(Beginning of SOURCE DATA)
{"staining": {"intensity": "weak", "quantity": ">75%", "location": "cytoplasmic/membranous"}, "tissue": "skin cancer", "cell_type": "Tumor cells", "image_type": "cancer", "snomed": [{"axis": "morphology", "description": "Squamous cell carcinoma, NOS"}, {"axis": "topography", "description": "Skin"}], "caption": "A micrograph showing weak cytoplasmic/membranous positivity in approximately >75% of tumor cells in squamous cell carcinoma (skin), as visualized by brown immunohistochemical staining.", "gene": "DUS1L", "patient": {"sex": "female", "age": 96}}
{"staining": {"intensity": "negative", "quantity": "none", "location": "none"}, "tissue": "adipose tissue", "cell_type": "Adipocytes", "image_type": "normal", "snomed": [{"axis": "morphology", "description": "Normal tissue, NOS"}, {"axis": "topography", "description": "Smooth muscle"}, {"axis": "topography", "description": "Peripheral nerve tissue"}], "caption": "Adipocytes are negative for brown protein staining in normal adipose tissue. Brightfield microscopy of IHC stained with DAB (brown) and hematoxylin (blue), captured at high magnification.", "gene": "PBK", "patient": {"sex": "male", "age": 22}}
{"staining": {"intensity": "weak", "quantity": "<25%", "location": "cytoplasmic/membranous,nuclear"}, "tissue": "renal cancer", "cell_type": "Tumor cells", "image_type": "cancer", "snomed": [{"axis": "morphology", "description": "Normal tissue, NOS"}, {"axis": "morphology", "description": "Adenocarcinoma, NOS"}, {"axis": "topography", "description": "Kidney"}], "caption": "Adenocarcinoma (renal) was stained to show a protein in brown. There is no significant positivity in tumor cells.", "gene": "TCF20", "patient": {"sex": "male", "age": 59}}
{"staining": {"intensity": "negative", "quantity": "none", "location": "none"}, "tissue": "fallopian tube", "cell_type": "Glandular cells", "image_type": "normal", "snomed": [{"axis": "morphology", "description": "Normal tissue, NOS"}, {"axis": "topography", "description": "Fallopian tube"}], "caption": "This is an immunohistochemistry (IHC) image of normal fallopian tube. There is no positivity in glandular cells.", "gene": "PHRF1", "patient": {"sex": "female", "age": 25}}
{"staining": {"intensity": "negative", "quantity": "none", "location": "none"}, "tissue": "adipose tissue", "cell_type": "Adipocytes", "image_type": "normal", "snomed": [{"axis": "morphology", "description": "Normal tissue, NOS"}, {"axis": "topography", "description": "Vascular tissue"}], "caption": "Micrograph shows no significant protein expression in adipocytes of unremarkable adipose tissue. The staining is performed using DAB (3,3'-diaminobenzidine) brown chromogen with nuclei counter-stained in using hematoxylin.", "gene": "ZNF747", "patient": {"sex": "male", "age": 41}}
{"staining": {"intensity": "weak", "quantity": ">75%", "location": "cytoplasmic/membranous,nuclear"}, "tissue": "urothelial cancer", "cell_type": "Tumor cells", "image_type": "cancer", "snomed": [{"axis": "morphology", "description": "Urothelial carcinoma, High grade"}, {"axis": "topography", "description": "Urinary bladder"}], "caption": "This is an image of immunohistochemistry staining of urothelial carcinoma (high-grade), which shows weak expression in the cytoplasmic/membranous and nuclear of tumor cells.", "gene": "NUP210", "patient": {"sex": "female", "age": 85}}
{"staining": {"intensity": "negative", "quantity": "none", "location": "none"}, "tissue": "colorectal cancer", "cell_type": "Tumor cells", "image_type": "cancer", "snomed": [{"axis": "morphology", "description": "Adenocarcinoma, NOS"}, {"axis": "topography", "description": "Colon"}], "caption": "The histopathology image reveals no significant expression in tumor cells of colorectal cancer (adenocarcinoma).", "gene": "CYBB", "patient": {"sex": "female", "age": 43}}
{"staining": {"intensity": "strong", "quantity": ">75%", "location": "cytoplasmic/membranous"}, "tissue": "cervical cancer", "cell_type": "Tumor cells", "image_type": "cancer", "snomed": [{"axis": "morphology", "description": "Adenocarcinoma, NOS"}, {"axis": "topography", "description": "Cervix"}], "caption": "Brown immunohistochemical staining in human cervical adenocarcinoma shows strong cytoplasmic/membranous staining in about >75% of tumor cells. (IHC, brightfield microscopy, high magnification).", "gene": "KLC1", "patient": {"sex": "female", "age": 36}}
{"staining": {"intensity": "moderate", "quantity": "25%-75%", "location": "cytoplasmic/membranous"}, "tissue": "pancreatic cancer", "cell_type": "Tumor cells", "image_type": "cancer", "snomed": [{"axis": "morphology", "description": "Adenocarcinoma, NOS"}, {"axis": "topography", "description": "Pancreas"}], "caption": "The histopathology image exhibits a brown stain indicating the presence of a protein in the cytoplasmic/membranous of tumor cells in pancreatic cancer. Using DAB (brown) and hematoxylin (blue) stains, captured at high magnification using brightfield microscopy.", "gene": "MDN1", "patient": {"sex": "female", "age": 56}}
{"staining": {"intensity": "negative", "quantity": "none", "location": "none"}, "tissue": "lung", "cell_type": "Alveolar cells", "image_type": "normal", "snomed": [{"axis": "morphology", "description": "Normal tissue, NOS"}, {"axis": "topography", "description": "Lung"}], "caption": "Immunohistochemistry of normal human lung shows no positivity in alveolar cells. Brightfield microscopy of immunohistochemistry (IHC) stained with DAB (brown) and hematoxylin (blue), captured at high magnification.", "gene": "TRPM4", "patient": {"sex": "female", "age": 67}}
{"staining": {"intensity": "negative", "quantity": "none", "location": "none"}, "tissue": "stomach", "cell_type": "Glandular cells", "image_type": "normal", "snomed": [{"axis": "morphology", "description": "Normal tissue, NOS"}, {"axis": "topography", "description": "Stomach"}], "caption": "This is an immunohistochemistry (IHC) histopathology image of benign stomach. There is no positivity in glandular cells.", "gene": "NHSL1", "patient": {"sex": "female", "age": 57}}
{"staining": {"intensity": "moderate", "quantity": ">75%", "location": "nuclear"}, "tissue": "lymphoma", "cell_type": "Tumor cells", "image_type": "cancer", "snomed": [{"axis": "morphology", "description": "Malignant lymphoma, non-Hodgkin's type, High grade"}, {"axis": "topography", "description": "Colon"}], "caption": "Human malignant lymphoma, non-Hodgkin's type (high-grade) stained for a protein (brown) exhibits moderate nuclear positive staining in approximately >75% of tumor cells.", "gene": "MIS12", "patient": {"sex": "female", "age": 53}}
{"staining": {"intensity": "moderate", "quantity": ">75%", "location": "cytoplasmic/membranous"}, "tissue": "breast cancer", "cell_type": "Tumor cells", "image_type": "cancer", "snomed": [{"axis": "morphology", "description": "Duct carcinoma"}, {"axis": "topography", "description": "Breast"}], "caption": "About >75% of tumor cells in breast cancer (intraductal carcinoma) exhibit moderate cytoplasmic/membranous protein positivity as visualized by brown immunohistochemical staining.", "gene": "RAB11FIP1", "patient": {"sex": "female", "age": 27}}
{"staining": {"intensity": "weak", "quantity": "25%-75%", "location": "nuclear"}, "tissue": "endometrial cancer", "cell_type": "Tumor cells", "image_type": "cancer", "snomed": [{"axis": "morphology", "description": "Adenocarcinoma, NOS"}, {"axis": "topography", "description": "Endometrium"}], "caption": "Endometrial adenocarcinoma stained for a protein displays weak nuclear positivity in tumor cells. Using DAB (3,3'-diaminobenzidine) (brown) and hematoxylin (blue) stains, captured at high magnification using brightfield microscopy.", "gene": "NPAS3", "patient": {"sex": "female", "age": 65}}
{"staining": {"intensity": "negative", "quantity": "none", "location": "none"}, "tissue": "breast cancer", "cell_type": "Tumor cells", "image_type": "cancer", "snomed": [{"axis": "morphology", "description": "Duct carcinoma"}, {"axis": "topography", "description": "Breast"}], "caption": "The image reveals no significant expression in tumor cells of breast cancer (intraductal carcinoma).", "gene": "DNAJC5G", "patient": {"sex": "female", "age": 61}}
(End of SOURCE DATA)
◆ ASSIGNMENT:
Retype the entries above exactly as they appear.

◆ OUTPUT OF THE EXERCISE:
{"staining": {"intensity": "weak", "quantity": ">75%", "location": "cytoplasmic/membranous"}, "tissue": "skin cancer", "cell_type": "Tumor cells", "image_type": "cancer", "snomed": [{"axis": "morphology", "description": "Squamous cell carcinoma, NOS"}, {"axis": "topography", "description": "Skin"}], "caption": "A micrograph showing weak cytoplasmic/membranous positivity in approximately >75% of tumor cells in squamous cell carcinoma (skin), as visualized by brown immunohistochemical staining.", "gene": "DUS1L", "patient": {"sex": "female", "age": 96}}
{"staining": {"intensity": "negative", "quantity": "none", "location": "none"}, "tissue": "adipose tissue", "cell_type": "Adipocytes", "image_type": "normal", "snomed": [{"axis": "morphology", "description": "Normal tissue, NOS"}, {"axis": "topography", "description": "Smooth muscle"}, {"axis": "topography", "description": "Peripheral nerve tissue"}], "caption": "Adipocytes are negative for brown protein staining in normal adipose tissue. Brightfield microscopy of IHC stained with DAB (brown) and hematoxylin (blue), captured at high magnification.", "gene": "PBK", "patient": {"sex": "male", "age": 22}}
{"staining": {"intensity": "weak", "quantity": "<25%", "location": "cytoplasmic/membranous,nuclear"}, "tissue": "renal cancer", "cell_type": "Tumor cells", "image_type": "cancer", "snomed": [{"axis": "morphology", "description": "Normal tissue, NOS"}, {"axis": "morphology", "description": "Adenocarcinoma, NOS"}, {"axis": "topography", "description": "Kidney"}], "caption": "Adenocarcinoma (renal) was stained to show a protein in brown. There is no significant positivity in tumor cells.", "gene": "TCF20", "patient": {"sex": "male", "age": 59}}
{"staining": {"intensity": "negative", "quantity": "none", "location": "none"}, "tissue": "fallopian tube", "cell_type": "Glandular cells", "image_type": "normal", "snomed": [{"axis": "morphology", "description": "Normal tissue, NOS"}, {"axis": "topography", "description": "Fallopian tube"}], "caption": "This is an immunohistochemistry (IHC) image of normal fallopian tube. There is no positivity in glandular cells.", "gene": "PHRF1", "patient": {"sex": "female", "age": 25}}
{"staining": {"intensity": "negative", "quantity": "none", "location": "none"}, "tissue": "adipose tissue", "cell_type": "Adipocytes", "image_type": "normal", "snomed": [{"axis": "morphology", "description": "Normal tissue, NOS"}, {"axis": "topography", "description": "Vascular tissue"}], "caption": "Micrograph shows no significant protein expression in adipocytes of unremarkable adipose tissue. The staining is performed using DAB (3,3'-diaminobenzidine) brown chromogen with nuclei counter-stained in using hematoxylin.", "gene": "ZNF747", "patient": {"sex": "male", "age": 41}}
{"staining": {"intensity": "weak", "quantity": ">75%", "location": "cytoplasmic/membranous,nuclear"}, "tissue": "urothelial cancer", "cell_type": "Tumor cells", "image_type": "cancer", "snomed": [{"axis": "morphology", "description": "Urothelial carcinoma, High grade"}, {"axis": "topography", "description": "Urinary bladder"}], "caption": "This is an image of immunohistochemistry staining of urothelial carcinoma (high-grade), which shows weak expression in the cytoplasmic/membranous and nuclear of tumor cells.", "gene": "NUP210", "patient": {"sex": "female", "age": 85}}
{"staining": {"intensity": "negative", "quantity": "none", "location": "none"}, "tissue": "colorectal cancer", "cell_type": "Tumor cells", "image_type": "cancer", "snomed": [{"axis": "morphology", "description": "Adenocarcinoma, NOS"}, {"axis": "topography", "description": "Colon"}], "caption": "The histopathology image reveals no significant expression in tumor cells of colorectal cancer (adenocarcinoma).", "gene": "CYBB", "patient": {"sex": "female", "age": 43}}
{"staining": {"intensity": "strong", "quantity": ">75%", "location": "cytoplasmic/membranous"}, "tissue": "cervical cancer", "cell_type": "Tumor cells", "image_type": "cancer", "snomed": [{"axis": "morphology", "description": "Adenocarcinoma, NOS"}, {"axis": "topography", "description": "Cervix"}], "caption": "Brown immunohistochemical staining in human cervical adenocarcinoma shows strong cytoplasmic/membranous staining in about >75% of tumor cells. (IHC, brightfield microscopy, high magnification).", "gene": "KLC1", "patient": {"sex": "female", "age": 36}}
{"staining": {"intensity": "moderate", "quantity": "25%-75%", "location": "cytoplasmic/membranous"}, "tissue": "pancreatic cancer", "cell_type": "Tumor cells", "image_type": "cancer", "snomed": [{"axis": "morphology", "description": "Adenocarcinoma, NOS"}, {"axis": "topography", "description": "Pancreas"}], "caption": "The histopathology image exhibits a brown stain indicating the presence of a protein in the cytoplasmic/membranous of tumor cells in pancreatic cancer. Using DAB (brown) and hematoxylin (blue) stains, captured at high magnification using brightfield microscopy.", "gene": "MDN1", "patient": {"sex": "female", "age": 56}}
{"staining": {"intensity": "negative", "quantity": "none", "location": "none"}, "tissue": "lung", "cell_type": "Alveolar cells", "image_type": "normal", "snomed": [{"axis": "morphology", "description": "Normal tissue, NOS"}, {"axis": "topography", "description": "Lung"}], "caption": "Immunohistochemistry of normal human lung shows no positivity in alveolar cells. Brightfield microscopy of immunohistochemistry (IHC) stained with DAB (brown) and hematoxylin (blue), captured at high magnification.", "gene": "TRPM4", "patient": {"sex": "female", "age": 67}}
{"staining": {"intensity": "negative", "quantity": "none", "location": "none"}, "tissue": "stomach", "cell_type": "Glandular cells", "image_type": "normal", "snomed": [{"axis": "morphology", "description": "Normal tissue, NOS"}, {"axis": "topography", "description": "Stomach"}], "caption": "This is an immunohistochemistry (IHC) histopathology image of benign stomach. There is no positivity in glandular cells.", "gene": "NHSL1", "patient": {"sex": "female", "age": 57}}
{"staining": {"intensity": "moderate", "quantity": ">75%", "location": "nuclear"}, "tissue": "lymphoma", "cell_type": "Tumor cells", "image_type": "cancer", "snomed": [{"axis": "morphology", "description": "Malignant lymphoma, non-Hodgkin's type, High grade"}, {"axis": "topography", "description": "Colon"}], "caption": "Human malignant lymphoma, non-Hodgkin's type (high-grade) stained for a protein (brown) exhibits moderate nuclear positive staining in approximately >75% of tumor cells.", "gene": "MIS12", "patient": {"sex": "female", "age": 53}}
{"staining": {"intensity": "moderate", "quantity": ">75%", "location": "cytoplasmic/membranous"}, "tissue": "breast cancer", "cell_type": "Tumor cells", "image_type": "cancer", "snomed": [{"axis": "morphology", "description": "Duct carcinoma"}, {"axis": "topography", "description": "Breast"}], "caption": "About >75% of tumor cells in breast cancer (intraductal carcinoma) exhibit moderate cytoplasmic/membranous protein positivity as visualized by brown immunohistochemical staining.", "gene": "RAB11FIP1", "patient": {"sex": "female", "age": 27}}
{"staining": {"intensity": "weak", "quantity": "25%-75%", "location": "nuclear"}, "tissue": "endometrial cancer", "cell_type": "Tumor cells", "image_type": "cancer", "snomed": [{"axis": "morphology", "description": "Adenocarcinoma, NOS"}, {"axis": "topography", "description": "Endometrium"}], "caption": "Endometrial adenocarcinoma stained for a protein displays weak nuclear positivity in tumor cells. Using DAB (3,3'-diaminobenzidine) (brown) and hematoxylin (blue) stains, captured at high magnification using brightfield microscopy.", "gene": "NPAS3", "patient": {"sex": "female", "age": 65}}
{"staining": {"intensity": "negative", "quantity": "none", "location": "none"}, "tissue": "breast cancer", "cell_type": "Tumor cells", "image_type": "cancer", "snomed": [{"axis": "morphology", "description": "Duct carcinoma"}, {"axis": "topography", "description": "Breast"}], "caption": "The image reveals no significant expression in tumor cells of breast cancer (intraductal carcinoma).", "gene": "DNAJC5G", "patient": {"sex": "female", "age": 61}}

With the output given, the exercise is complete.